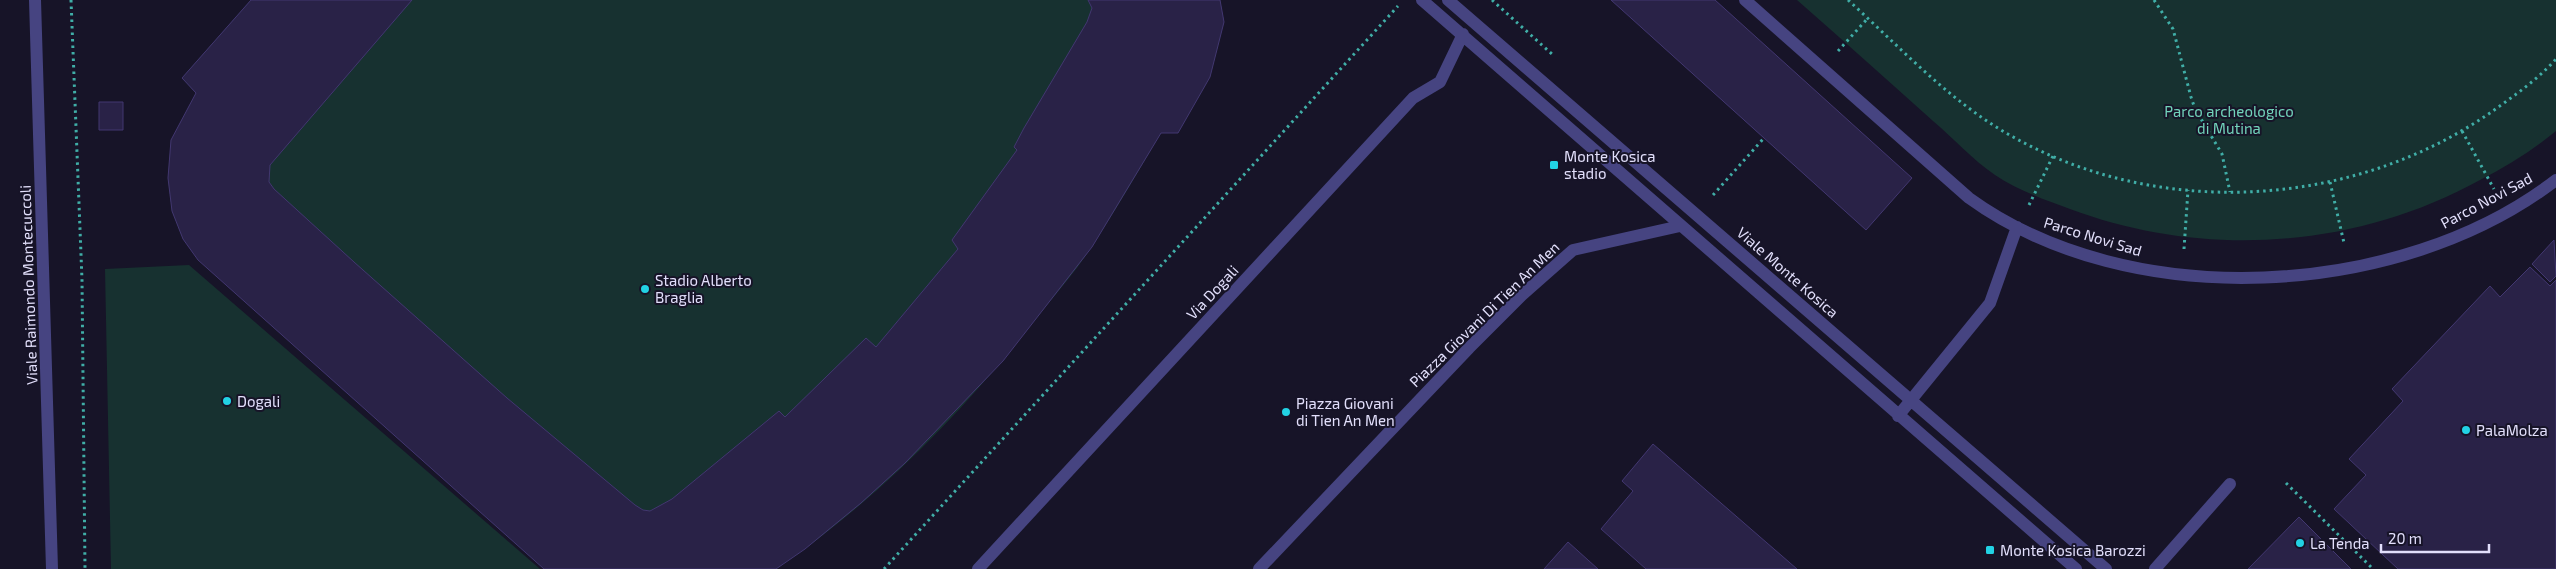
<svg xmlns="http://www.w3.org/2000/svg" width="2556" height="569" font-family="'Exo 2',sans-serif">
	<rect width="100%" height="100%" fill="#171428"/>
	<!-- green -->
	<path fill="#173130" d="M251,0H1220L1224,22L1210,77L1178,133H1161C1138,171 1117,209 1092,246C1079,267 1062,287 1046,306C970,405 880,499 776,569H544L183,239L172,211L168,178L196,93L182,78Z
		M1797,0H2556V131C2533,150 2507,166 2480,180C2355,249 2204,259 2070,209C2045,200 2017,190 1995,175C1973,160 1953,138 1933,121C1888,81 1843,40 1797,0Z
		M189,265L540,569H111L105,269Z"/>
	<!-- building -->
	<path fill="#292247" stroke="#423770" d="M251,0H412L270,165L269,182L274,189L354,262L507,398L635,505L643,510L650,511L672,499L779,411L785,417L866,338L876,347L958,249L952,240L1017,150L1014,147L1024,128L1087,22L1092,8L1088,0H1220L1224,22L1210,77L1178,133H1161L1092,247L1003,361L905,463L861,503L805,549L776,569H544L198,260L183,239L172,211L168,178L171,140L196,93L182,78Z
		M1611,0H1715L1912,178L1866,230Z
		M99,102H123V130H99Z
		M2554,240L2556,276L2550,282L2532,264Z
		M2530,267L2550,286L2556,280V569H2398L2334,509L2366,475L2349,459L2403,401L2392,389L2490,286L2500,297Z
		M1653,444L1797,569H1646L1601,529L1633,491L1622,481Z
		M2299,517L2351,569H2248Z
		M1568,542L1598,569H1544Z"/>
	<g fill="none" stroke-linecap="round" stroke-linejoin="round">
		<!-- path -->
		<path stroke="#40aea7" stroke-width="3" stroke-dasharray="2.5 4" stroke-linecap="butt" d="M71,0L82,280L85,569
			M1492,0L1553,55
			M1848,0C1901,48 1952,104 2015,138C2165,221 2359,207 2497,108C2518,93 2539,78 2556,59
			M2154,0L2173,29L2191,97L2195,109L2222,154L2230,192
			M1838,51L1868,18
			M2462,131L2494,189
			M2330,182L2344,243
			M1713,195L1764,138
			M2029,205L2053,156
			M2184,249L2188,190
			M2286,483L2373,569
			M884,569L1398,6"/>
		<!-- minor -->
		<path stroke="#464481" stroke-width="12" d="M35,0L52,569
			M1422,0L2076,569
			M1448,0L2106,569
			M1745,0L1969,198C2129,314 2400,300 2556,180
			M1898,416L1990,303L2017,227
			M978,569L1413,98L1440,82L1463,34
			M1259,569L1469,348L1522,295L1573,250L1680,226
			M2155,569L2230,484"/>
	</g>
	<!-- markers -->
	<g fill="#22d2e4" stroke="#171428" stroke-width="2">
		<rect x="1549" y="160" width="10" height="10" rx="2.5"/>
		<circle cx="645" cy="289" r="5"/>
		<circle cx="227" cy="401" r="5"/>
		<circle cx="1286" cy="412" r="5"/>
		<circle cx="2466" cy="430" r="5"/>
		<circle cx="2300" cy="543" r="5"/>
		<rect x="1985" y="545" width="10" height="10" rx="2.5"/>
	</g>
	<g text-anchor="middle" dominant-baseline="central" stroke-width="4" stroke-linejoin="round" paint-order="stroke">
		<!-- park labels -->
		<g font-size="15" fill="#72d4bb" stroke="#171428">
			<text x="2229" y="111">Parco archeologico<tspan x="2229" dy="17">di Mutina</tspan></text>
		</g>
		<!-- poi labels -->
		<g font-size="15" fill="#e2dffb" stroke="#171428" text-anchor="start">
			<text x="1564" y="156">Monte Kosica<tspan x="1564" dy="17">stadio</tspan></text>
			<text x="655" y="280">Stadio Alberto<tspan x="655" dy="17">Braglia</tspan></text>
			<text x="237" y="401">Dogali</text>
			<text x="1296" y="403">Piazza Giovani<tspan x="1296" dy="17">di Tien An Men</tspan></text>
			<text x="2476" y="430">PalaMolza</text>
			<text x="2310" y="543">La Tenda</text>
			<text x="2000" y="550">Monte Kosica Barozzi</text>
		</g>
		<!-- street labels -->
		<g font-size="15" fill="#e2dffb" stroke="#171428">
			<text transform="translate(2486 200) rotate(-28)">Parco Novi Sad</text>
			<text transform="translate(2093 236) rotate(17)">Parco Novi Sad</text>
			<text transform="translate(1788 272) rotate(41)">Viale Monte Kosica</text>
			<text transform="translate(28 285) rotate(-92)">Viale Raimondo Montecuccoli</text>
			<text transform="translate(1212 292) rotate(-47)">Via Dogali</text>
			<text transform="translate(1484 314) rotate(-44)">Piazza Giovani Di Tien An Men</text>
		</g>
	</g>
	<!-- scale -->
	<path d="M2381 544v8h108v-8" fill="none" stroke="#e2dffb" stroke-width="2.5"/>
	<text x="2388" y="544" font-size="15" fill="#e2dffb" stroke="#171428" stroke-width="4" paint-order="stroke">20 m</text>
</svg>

### Work task
Word for word, please return the lines from the one containing "<!-- park labels -->" through the end of the listing, both ends included, and nothing else.

### Exercise answer
		<!-- park labels -->
		<g font-size="15" fill="#72d4bb" stroke="#171428">
			<text x="2229" y="111">Parco archeologico<tspan x="2229" dy="17">di Mutina</tspan></text>
		</g>
		<!-- poi labels -->
		<g font-size="15" fill="#e2dffb" stroke="#171428" text-anchor="start">
			<text x="1564" y="156">Monte Kosica<tspan x="1564" dy="17">stadio</tspan></text>
			<text x="655" y="280">Stadio Alberto<tspan x="655" dy="17">Braglia</tspan></text>
			<text x="237" y="401">Dogali</text>
			<text x="1296" y="403">Piazza Giovani<tspan x="1296" dy="17">di Tien An Men</tspan></text>
			<text x="2476" y="430">PalaMolza</text>
			<text x="2310" y="543">La Tenda</text>
			<text x="2000" y="550">Monte Kosica Barozzi</text>
		</g>
		<!-- street labels -->
		<g font-size="15" fill="#e2dffb" stroke="#171428">
			<text transform="translate(2486 200) rotate(-28)">Parco Novi Sad</text>
			<text transform="translate(2093 236) rotate(17)">Parco Novi Sad</text>
			<text transform="translate(1788 272) rotate(41)">Viale Monte Kosica</text>
			<text transform="translate(28 285) rotate(-92)">Viale Raimondo Montecuccoli</text>
			<text transform="translate(1212 292) rotate(-47)">Via Dogali</text>
			<text transform="translate(1484 314) rotate(-44)">Piazza Giovani Di Tien An Men</text>
		</g>
	</g>
	<!-- scale -->
	<path d="M2381 544v8h108v-8" fill="none" stroke="#e2dffb" stroke-width="2.5"/>
	<text x="2388" y="544" font-size="15" fill="#e2dffb" stroke="#171428" stroke-width="4" paint-order="stroke">20 m</text>
</svg>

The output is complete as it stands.